Liputan6.com, Padang - Inyiak balang merupakan nama yang digunakan masyarakat Minang untuk menyebut harimau sumatera. Julukan tersebut sekaligus menjadi bentuk penghormatan masyarakat minang kepada hewan tersebut.
Julukan inyiak balang diambil dari istilah 'inyiak' yang biasa digunakan sebagai panggilan kehormatan pada tetua yang setara dengan kakek atau bapak. Sementara 'balang' merujuk pada kulit belang harimau. Julukan ini disematkan pada sosok pelindung.
Mengutip dari berbagai sumber, legenda, atau mitologi inyiak balang sudah lama hidup di kalangan masyarakat Minang. Hal itu juga berdampak langsung pada kelestarian harimau sumatera.
Advertisement
Baca Juga
Hubungan sejarah antara manusia di Tanah Minang dan harimau ternyata cukup panjang. Hubungan itu membuahkan penghormatan atas keberadaan harimau saat ini.
Bahkan, masyarakat asli Minang percaya bahwa leluhur mereka dahulu bisa berkomunikasi dengan harimau sumatera. Pasalnya, mereka juga percaya bahwa harimau juga memiliki perasaan.

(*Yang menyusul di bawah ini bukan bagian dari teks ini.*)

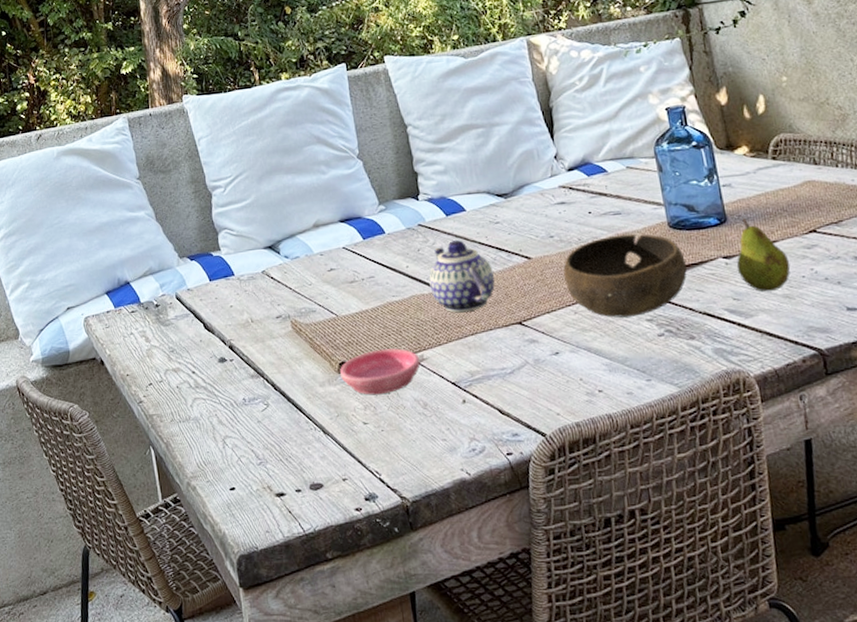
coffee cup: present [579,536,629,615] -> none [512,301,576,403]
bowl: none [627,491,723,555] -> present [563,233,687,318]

Pada masa lalu, ketika pertikaian antar suku masih kerap dilakukan, inyiak balang menjadi jembatan antar suku. Setiap masyarakat Minang yang merantau dipercaya memiliki inyiak yang senantiasa menjaganya di perantauan, yakni sebagai penjaga diri.
Namun, tak semua orang bisa memiliki dan melihat kehadiran inyiak balang. Harimau yang telah mengikat diri dengan manusia melalui tradisi adat akan hadir dalam bentuk 'sekala'.
Sementara itu, di sisi lain, masyarakat Minang menggambarkan kedekatan dan mitos dengan harimau dalam bentuk 'silek' (silat Minangkabau). Perbedaan silek dengan silat pada umumnya terletak pada penggunaan filosofi harimau yang tangkas, gesit, tetapi tetap indah saat menghadapi lawan. Salah satu gerakan silek yang cukup khas adalah gerakan cakar.
Membangun Rumah
Selain dengan silek, masyarakat Minang juga memperhatikan inyiak balang saat akan membangun rumah. Dalam membangun rumah, masyarakat Minang yang telah hafal akan kehidupan harimau akan menyesuaikan diri dalam menentukan lokasi.
Mereka yang tinggal tak jauh dari hutan telah menandai pola harimau, sehingga tahu harimau memiliki jalan sendiri dengan rute tetap saat akan melintasi kampung. Rute ini disebut dengan 'pinteh'.
Dengan membertimbangkan hal tersebut sebelum membangun rumah, maka masyarakat tidak akan mengganggu rutinitas harimau.
Harimau merupakan hewan yang peka terhadap lingkungan. Oleh karena itu, isyarat dari harimau kerap dijadikan pedoman penting dalam melihat perubahan alam. Kedatangan harimau pun bukan dianggap sebagai ancaman, melainkan pertanda sesuatu akan terjadi.
Kini, kedudukan inyiak balang yang sempat menjadi penengah pertikaian antar suku mulai bergeser. Meski nilai tradisi inyiak balang masih terdengar jejaknya, tetapi kadar kesuciannya telah berkurang. Inyiak balang pun semakin jauh dari penghormatan adat.
Sebaliknya, kini justru banyak konflik antara manusia dan harimau (human-tiger conflict). Harimau diburu, sehingga tercipta permusuhan antarkeduanya.
Hal tersrbut berakibat pada berkurangnya habitat harimau Sumatera. Menurut BKSDA Sumatera Barat, sejak 2018 hingga 2021, terjadi 30 kasus human-tiger conflict di lima wilayah. Namun sejak 2022, BKSDA Sumatera Barat telah menginisiasi kembalinya penghormatan terhadap inyiak balang dalam program Nagari Ramah Harimau.